Abdominal hemorrhage can be intraperitoneal or extraperitoneal (e.g., retroperitoneal or within the abdominal wall), and secondary to either a primary or secondary process (e.g., after trauma).

Intraperitoneal hemorrhage can be life threatening and can arise secondary to trauma, spontaneously, or as a complication of anticoagulant medication, infection, or malignancy. Most intraperitoneal bleeding is related to traumatic solid organ injury. Splenic injury constitutes up to 49% of visceral injury after blunt trauma.1 Liver injury can be present in up to 10% of blunt abdominal traumas, but occurs in isolation much less commonly than the spleen.2

Extraperitoneal hemorrhage can occur between leaves of the mesentery, in the retroperitoneum, or in the abdominal wall. Retroperitoneal hemorrhage arises after trauma, ruptured aortic aneurysm, malignancy, pancreatitis, or as a complication of anticoagulant medication or endovascular procedures (e.g., coronary catheterization). Abdominal wall and muscular hematomas can likewise be a complication of anticoagulation or trauma, but also can be seen after forceful coughing or during pregnancy.3

PATHOPHYSIOLOGY

Sudden deceleration injury or transmission of blunt force directly to the spleen or liver is responsible for most cases of intraperitoneal hemorrhage after trauma. Deceleration forces can cause capsular disruption and avulsion of ligamentous attachments, causing linear and stellate fractures of varying depths. Associated lesions are common and include ipsilateral rib fractures, hemothorax or pneumothorax, lung lacerations, and renal or adrenal injuries.
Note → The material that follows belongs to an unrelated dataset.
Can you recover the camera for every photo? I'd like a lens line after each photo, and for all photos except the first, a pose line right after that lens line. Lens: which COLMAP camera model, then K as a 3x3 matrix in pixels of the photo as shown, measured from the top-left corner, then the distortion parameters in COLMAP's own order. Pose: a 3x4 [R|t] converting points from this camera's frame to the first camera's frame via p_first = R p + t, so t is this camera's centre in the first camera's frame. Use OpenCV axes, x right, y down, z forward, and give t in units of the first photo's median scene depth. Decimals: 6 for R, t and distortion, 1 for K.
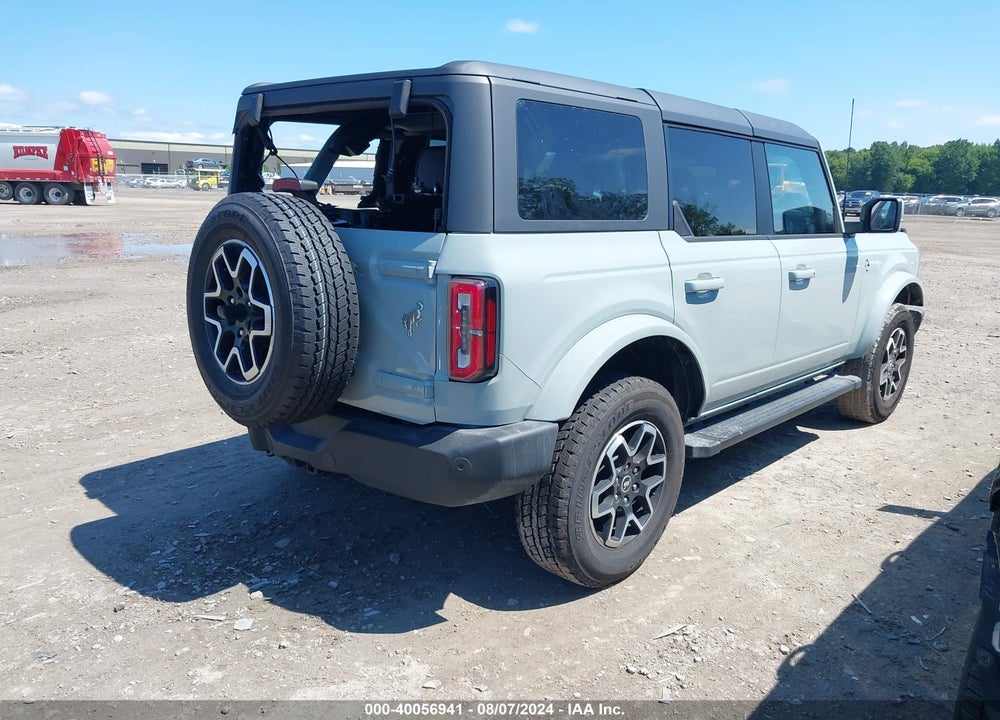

Abdominal wall and retroperitoneal hemorrhage can be related to intramuscular injections, or to anticoagulant medications, with or without antecedent trauma. Retroperitoneal hemorrhage can also be associated with major vascular injuries or malignancy and can be spontaneous.

CLINICAL PRESENTATION

Splenic injury presents with abdominal pain, with referred pain to the left shoulder (Kehr sign), while the pain after a liver injury can radiate to the right shoulder. Diffuse hemorrhage can lead to abdominal distention and shock with associated ileus. Intraperitoneal blood is a minor peritoneal irritant and so may be missed on physical examination. The diagnosis becomes more difficult in the presence of multiple injuries and can be complicated by closed head injury, drugs, or spinal cord injury.

Retroperitoneal hematomas present with generalized or localized pain. The larger the lesion, the more likely the pain is to be generalized.3 Physical examination tends to be nonspecific, but Cullen’s (peri-umbilical) or Grey-Turner’s (flank) ecchymosis has been described. Flank pain and pain radiating to the thighs are common.